Kyle Bragg, president of Service Employees International Union Local 32BJ, was interning at a sales finance company in the early 1980s and preparing to take the Series 7 license exam when it dawned on him: he was miserable.

His father, Eddie, was a union organizer and vice president at SEIU Local 1199, and his childhood consisted of attending labor protests.

Quite a View From Dad’s Shoulders

“I was on picket lines since I was 10 years old,” Mr. Bragg said in his office at 32BJ’s headquarters. “I used to go into Harlem with him and we’d see Malcolm X on the soapbox. I can barely remember what he was talking about but I know I was on my father’s shoulders.” A picture of his father standing next to Martin Luther King, Jr. decorated his office wall.

The second of five children, he was the closest to his father because he admired his activism. So Mr. Bragg made the decision to walk away from the finance industry because it was “everything I was opposed to, what I grew up believing in and being taught,” he said.

That’s when his father introduced him to the late Cecil Ward, the vice-president of 32BJ, which represents building-service employees. “My plan was to come to work for 32BJ, re-design my life, figure out what I wanted to do…and here I am,” he said with a laugh. “I did re-design my life, around principles that really fit who I am and what I believed in.”

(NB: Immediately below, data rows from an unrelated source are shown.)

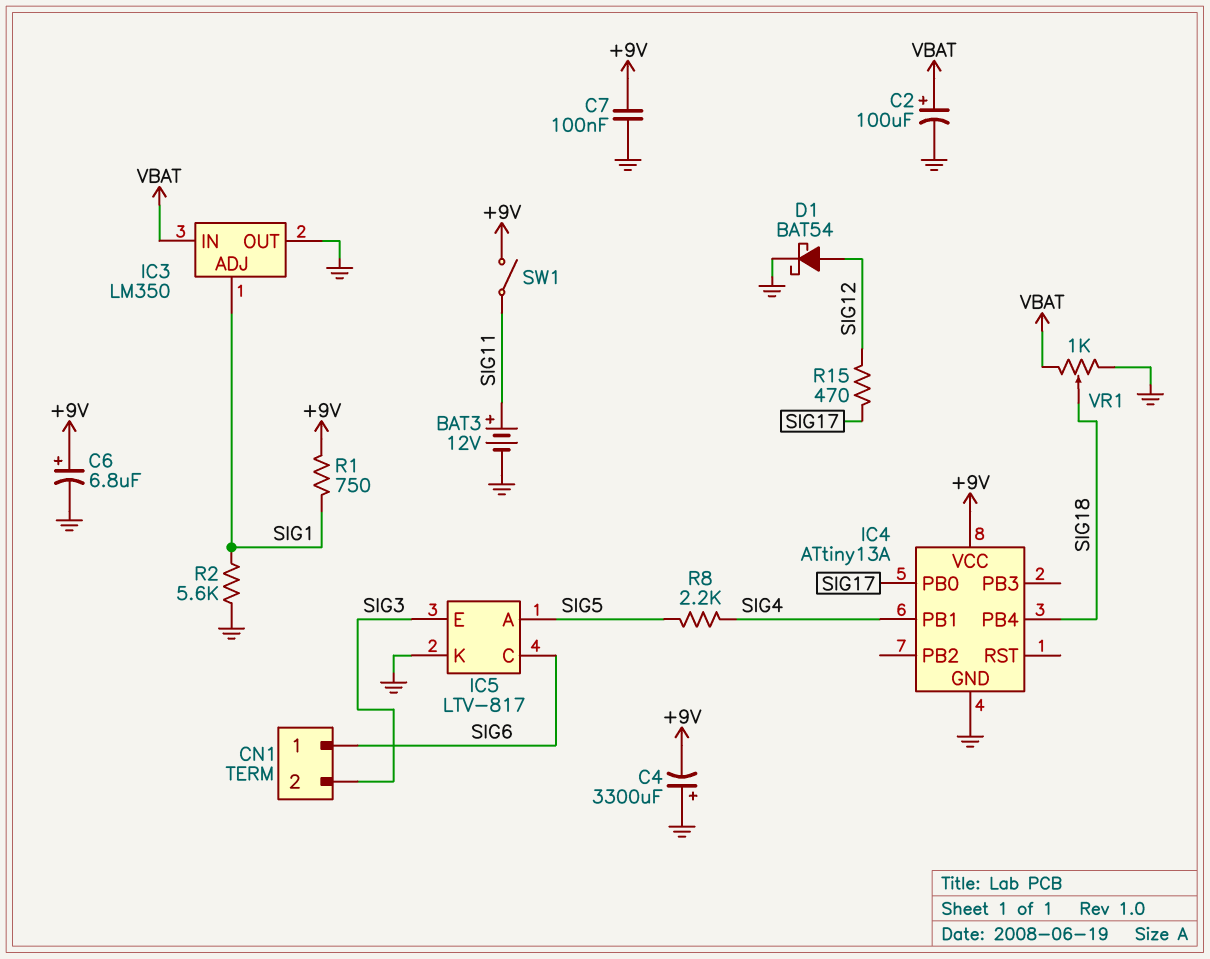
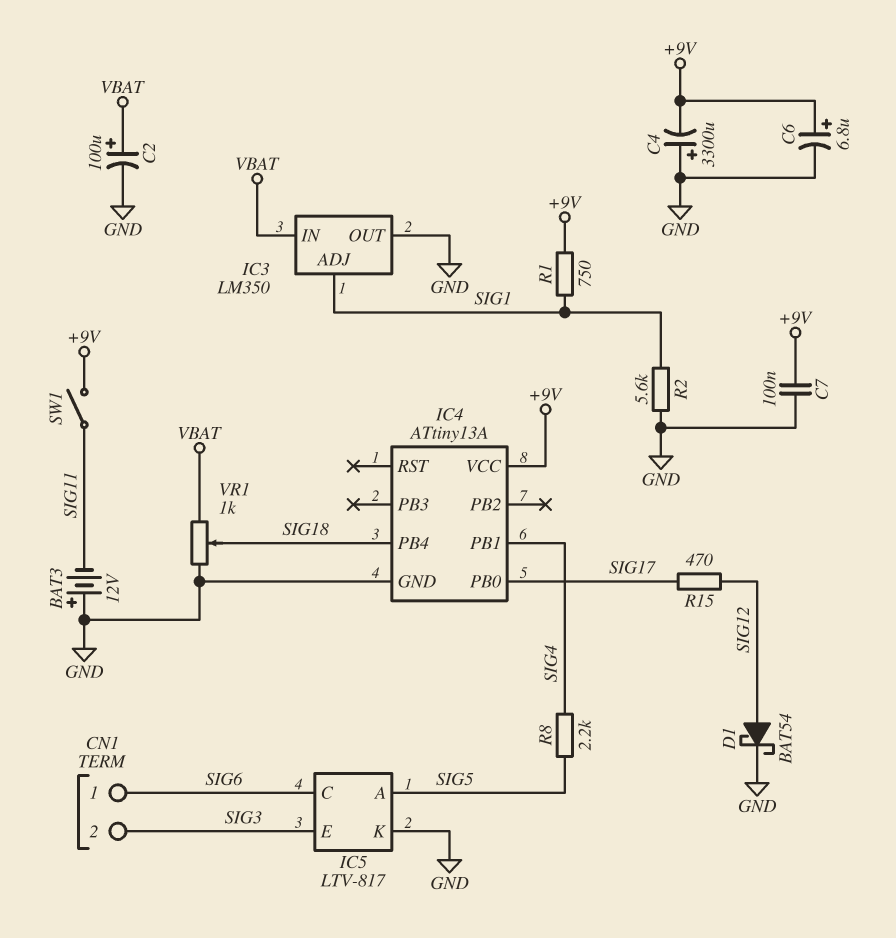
BAT3: 12V (plus SIG11, minus GND) -> 12V (plus GND, minus SIG11)

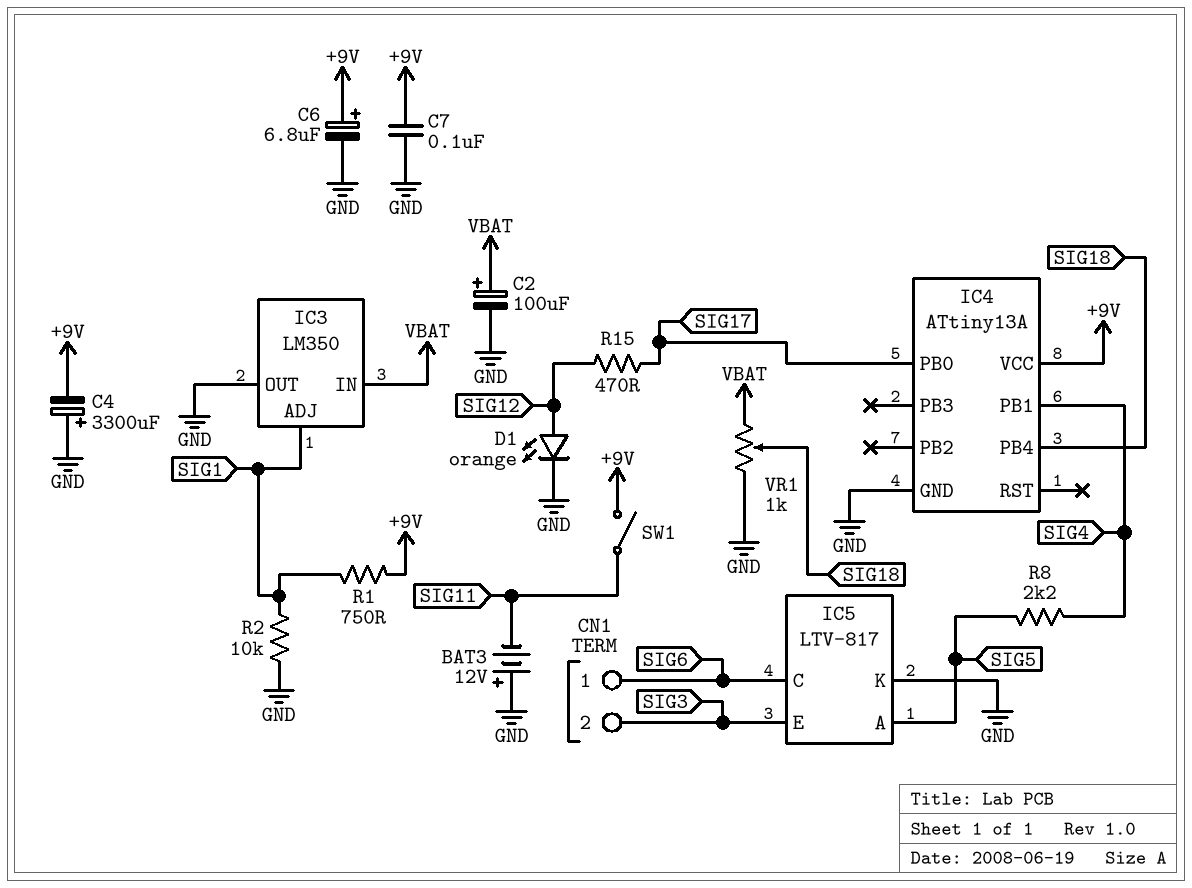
D1: schottky BAT54 (A SIG12, K GND) -> LED orange (A SIG12, K GND)
R2: 5.6k (GND, SIG1) -> 10k (GND, SIG1)

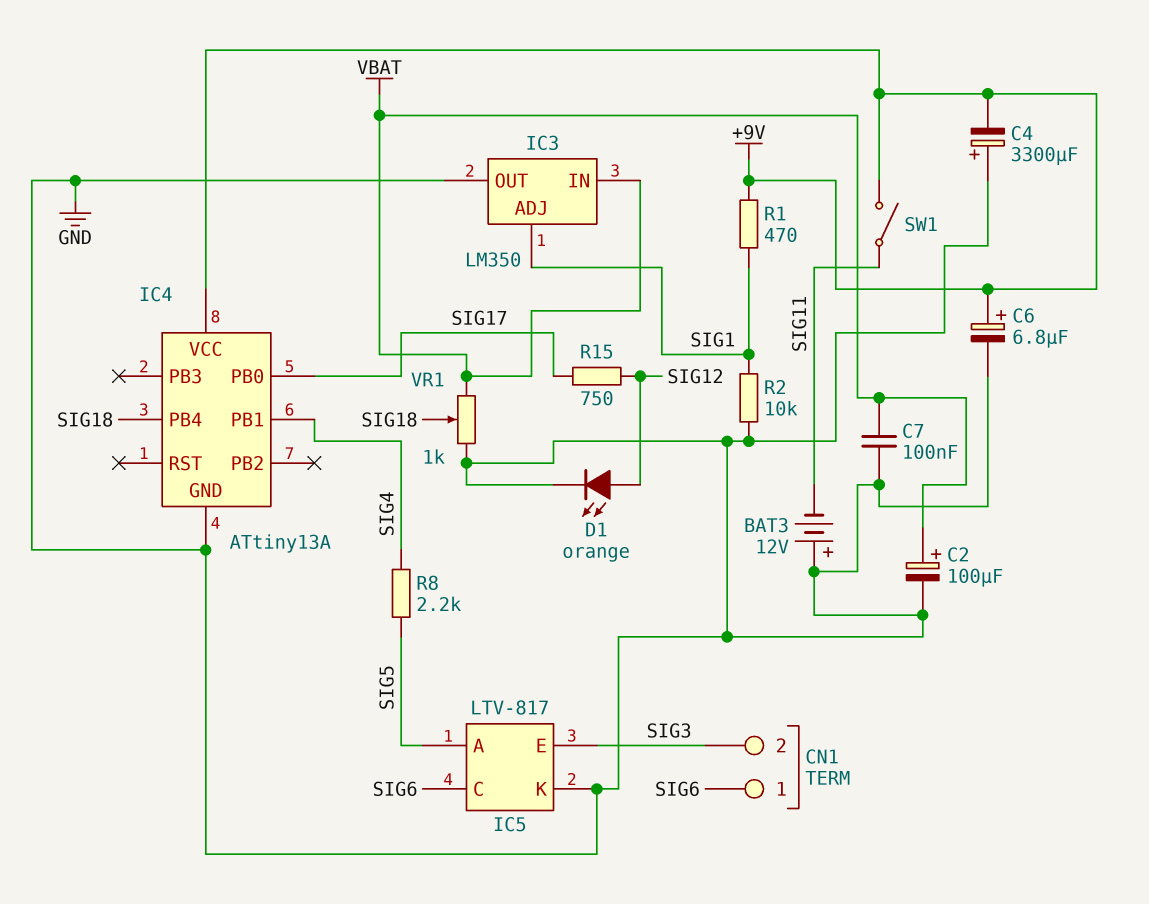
C7: 100nF (+9V, GND) -> 100nF (GND, VBAT)
R1: 750 (+9V, SIG1) -> 470 (+9V, SIG1)
R15: 470 (SIG12, SIG17) -> 750 (SIG12, SIG17)

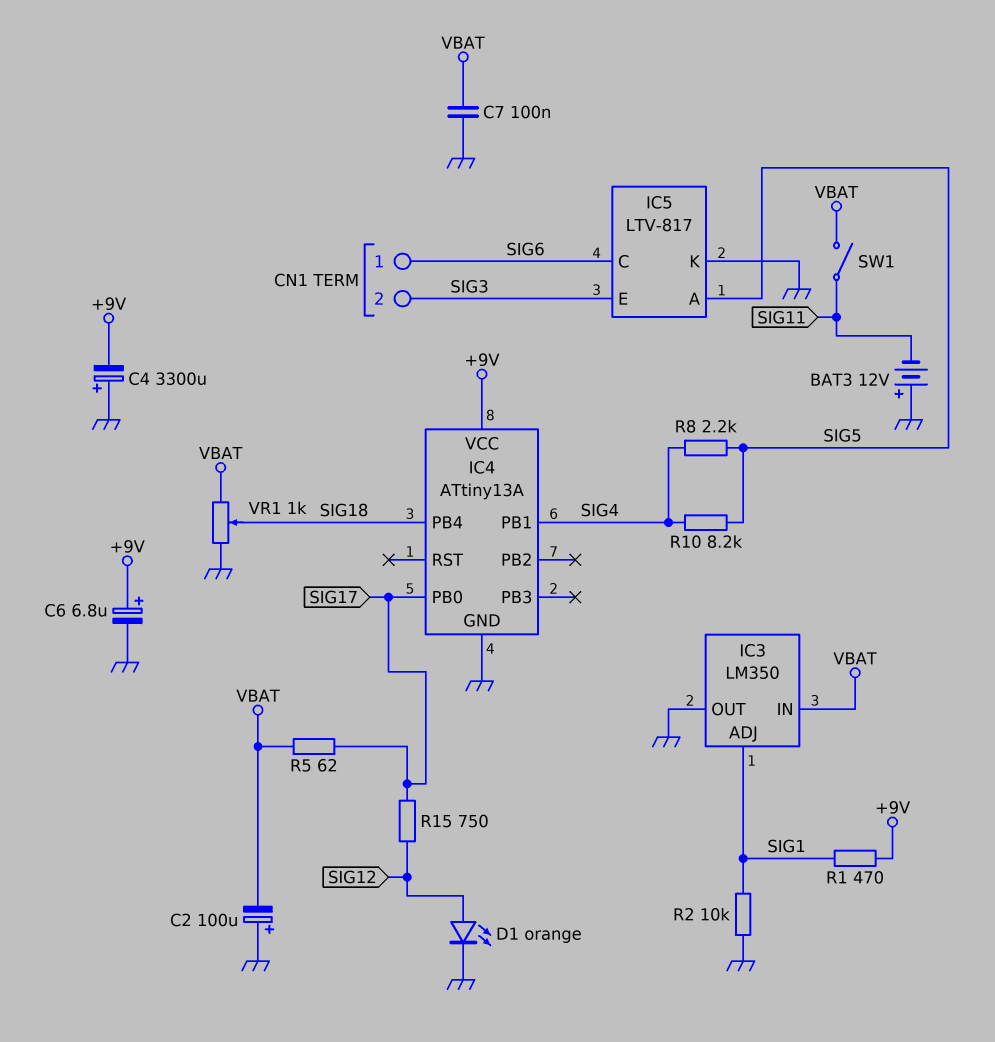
C2: 100uF (plus VBAT, minus GND) -> 100uF (plus GND, minus VBAT)
R5: none -> 62 (SIG17, VBAT)
R10: none -> 8.2k (SIG4, SIG5)
SW1: switch (+9V, SIG11) -> switch (SIG11, VBAT)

Working as an organizer in Harlem, Mr. Bragg became disheartened because 32BJ under its shadowy then-president, Gus Bevona, wasn’t as member-driven as the labor groups he’d witnessed growing up. That all changed in 1999 when SEIU placed the local in trusteeship and a new leader, Mike Fishman, was elected the following year. Héctor Figueroa was elected secretary-treasurer, and Mr. Bragg was tapped to become Mr. Fishman’s assistant.

‘Like Taking Leash Off a Pitbull’

“It was like taking the leash off a pitbull,” Mr. Bragg said. “It was a lot of fun. I got to work with people who believed in the power of the membership, people who believed the strength of the union was grounded in the strength of the membership.”

The union began a widespread organizing campaign, stretching beyond the city into 11 states, and Washington, D.C., and tapping into previously unorganized industries, including airport workers. Under the leadership of Mr. Figueroa, who was elected in 2012—the same year Mr. Bragg became secretary-treasurer—Local 32BJ played a major role in the “Fight for $15” campaign that resulted in the state minimum wage increasing to $15 an hour this year.

The union also began advocating for important social-justice issues, including immigration reform and environmental initiatives.

“The work that we do goes far beyond the borders of our collective-bargaining agreements, it goes to the heart of working people and creating opportunities for people to move into the middle class,” Mr. Bragg said.

After spending 37 years at the union, Mr. Bragg was weighing retirement. But that all changed on July 11, when Mr. Figueroa died of a heart attack at age 57 and Mr. Bragg was elected to serve the rest of his term.

“I never envied Héctor’s position,” he admitted. “I mean, we’re a union of 178,000 members. Running an organization of this size is a massive undertaking.”

‘Tough Shoes to Fill’

What worried him most was that “Héctor was an incredible visionary and leader, so if there’s any anxiety, it’s trying to fill those shoes, to sustain a standard of excellence that he created.”

Mr. Bragg has been focused on securing contracts for members across the country, including for 22,000 office cleaners in the city whose pact is set to expire at the end of December.

Organizing fast-food workers was also on the long list of Mr. Bragg’s goals. “The mission has always been $15 and a union. No one should get up every day and not receive the return on their investment,” he said.

He also has a personal goal: to finish college, since he left York College during his junior year. Mr. Bragg worked as a mentor at the program, Our Brothers Guardian, where he talked to teens about the importance of education, “and I said ‘you know, you should at least follow your own example.’ ”

He considered becoming a Teacher after retirement because he loved working with kids (his wife is a retired Teacher). “I didn’t want to start another career. But I did want to be close to the youth, and I am now through the mentoring program,” he said.

He also used to coach basketball, but now indulges his devotion to the sport (mostly the Knicks) by going to the games with his son and breaking his habit of matching his socks to his tie by wearing Knicks socks on the day of a game. His basement is also dedicated to the team.

Mr. Bragg said that he didn’t see himself staying in the union’s top post beyond the next few years. “I really believe that you have to make space for the next generation. I really think far too often, particularly in the labor movement, that people stay long beyond their usefulness,” he said.